4% tax will ruin us, say local IT bigwigs

DQW Bureau
New Update


The Tamil Nadu State government's recent directive to impose four percent sales tax (ST) on computer software, as part of its massive revenue raising exercise, has attracted wide spread criticism from all quarters. For the IT industry, this came as a bolt from the blue, as it is already in the midst of a crisis due to the on going economic slowdown. This announcement only succeeded in adding to the existing woes of the IT industry.

Not surprisingly, the local IT industry has come down heavily on the recent government's move. Here are the excerpts:

"When neighboring states such as Karnataka and Andhra Pradesh are extending a lot of support, incentives and exemptions to promote IT industry in their region, the present government's move here cannot be justified on any grounds," said BS Maniyan, Vice President, K7 Computing Pvt Ltd, which markets wide range of anti-virus solution in the market. Moreover, he feels, the players from neighboring states are going to get benefited out of this initiative as chances of losing out business to them is very clear. "Certainly, it will happen as they are going to have the price advantage as sales tax is not added up in their quotation," he added.


The local market feels when the market itself not stable and an insignificant amount of sales is happening, the government should not have adopted this method to raise revenue. "This will have only a negative impact and government is not going to make any substantial money out of this exercise," said a Ritchie Street trader.

Meanwhile, few people comment that although the rule is said to come into effect from 1 December, no official gazette notification has been issued so far by the government to commercial tax department. "We expect the government to withdraw four percent sales tax being imposed on software, as it has done in few items a couple of days back due to protest from the opposition parties," said another trader. He also added, the new state government has not done anything for IT except burdening like this.

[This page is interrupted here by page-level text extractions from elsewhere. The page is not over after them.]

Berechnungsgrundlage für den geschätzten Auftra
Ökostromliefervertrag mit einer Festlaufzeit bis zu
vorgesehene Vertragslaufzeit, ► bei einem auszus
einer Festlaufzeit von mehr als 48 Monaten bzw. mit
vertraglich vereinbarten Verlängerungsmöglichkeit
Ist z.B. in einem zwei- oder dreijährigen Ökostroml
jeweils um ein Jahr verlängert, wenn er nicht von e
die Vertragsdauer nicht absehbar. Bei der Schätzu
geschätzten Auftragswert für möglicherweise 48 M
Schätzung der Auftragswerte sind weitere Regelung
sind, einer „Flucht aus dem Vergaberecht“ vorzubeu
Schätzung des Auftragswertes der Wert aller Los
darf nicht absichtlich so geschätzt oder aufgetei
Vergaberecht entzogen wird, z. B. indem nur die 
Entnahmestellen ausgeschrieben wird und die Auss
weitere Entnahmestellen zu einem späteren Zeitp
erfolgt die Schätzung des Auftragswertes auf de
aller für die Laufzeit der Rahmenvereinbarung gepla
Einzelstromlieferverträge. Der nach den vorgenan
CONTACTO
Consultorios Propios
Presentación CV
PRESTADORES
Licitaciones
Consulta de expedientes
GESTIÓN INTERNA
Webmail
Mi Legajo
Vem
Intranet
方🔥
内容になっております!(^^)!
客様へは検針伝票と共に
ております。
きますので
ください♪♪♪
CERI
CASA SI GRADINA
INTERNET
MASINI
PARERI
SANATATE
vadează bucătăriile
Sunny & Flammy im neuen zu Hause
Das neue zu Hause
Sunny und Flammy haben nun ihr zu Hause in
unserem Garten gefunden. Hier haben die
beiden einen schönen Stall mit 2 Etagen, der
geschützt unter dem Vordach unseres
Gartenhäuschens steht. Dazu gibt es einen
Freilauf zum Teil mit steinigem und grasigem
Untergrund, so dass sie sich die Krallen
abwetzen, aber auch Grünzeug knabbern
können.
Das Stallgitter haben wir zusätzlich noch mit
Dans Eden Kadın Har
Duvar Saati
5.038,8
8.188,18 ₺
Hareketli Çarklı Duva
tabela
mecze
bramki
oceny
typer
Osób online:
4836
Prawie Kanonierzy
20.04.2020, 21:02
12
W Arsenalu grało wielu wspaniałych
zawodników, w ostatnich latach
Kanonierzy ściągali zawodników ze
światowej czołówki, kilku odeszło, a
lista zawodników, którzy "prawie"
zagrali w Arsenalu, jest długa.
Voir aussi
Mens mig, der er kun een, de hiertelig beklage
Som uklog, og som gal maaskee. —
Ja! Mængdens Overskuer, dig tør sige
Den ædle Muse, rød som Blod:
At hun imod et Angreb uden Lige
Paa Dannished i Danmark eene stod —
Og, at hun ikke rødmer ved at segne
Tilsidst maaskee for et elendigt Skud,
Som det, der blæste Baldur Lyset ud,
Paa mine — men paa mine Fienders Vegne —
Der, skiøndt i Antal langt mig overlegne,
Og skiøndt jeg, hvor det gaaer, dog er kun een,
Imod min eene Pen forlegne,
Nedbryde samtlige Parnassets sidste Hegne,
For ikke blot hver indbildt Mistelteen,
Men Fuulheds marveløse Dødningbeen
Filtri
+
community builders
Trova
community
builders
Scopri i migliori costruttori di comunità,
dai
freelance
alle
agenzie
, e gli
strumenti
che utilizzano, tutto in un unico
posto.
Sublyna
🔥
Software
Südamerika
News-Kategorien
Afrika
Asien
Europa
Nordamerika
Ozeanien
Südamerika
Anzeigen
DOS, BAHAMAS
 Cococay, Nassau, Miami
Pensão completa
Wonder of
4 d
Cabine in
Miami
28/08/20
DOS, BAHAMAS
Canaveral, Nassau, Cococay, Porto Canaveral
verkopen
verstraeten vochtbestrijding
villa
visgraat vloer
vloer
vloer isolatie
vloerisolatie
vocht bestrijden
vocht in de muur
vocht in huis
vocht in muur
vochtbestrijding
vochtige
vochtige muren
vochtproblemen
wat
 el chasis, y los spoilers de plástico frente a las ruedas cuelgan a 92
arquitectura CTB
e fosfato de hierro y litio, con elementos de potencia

According to Arun Kumar Nahata, Director, Ace Multimedia which deals with games CDs, encyclopedia and DTP software, "The government's move to impose sales tax on software products will affect only local players here as already the business is dull. Moreover, we cannot adjust the sales tax difference in our margins as already it is very thin and finally pushed to increase the prices for the end-user which affect the sales."


"On one side, the vendors and distributors are fighting hard to kill piracy in software business, while the government's decision like this will end up in more illegal operations as the product prices are going to shoot up which will prevent users from buying it," said B Ravishanker, DGM, Veeras Infotek, dealers of Microsoft, Oracle, IBM, Citrix, Network Associates and Symantec products. "Already when the government has Income Tax as a component to check those who do good turnovers, this is unnecessary and deterrent to the business."

Most of them feel that when government wants to promote IT why it should resort to this initiative.

"We are having a tough time in closing business where the lead time goes from three to four months. We have given quotations for orders worth rupee several lakh before this sales tax being imposed and now when we close the deal we are not able to add this sales tax as the customers are refusing to pay it as it sums up considerable. Either we have to bear this or lose the order," said Ashok Dash, Branch Manager, Select Technologies Pvt Ltd.

"If it has to be done, it has to be done on an all India basis, otherwise it cannot be justified," said Jitendra Kulkarni, CEO,


"Although, the state government say that the present move is to comply with the central directive, the central government itself has decided not to tax the software business to promote it. So how it can be done," said PK Viswanathan, Director, Vectra Systems & Solution Pvt Ltd.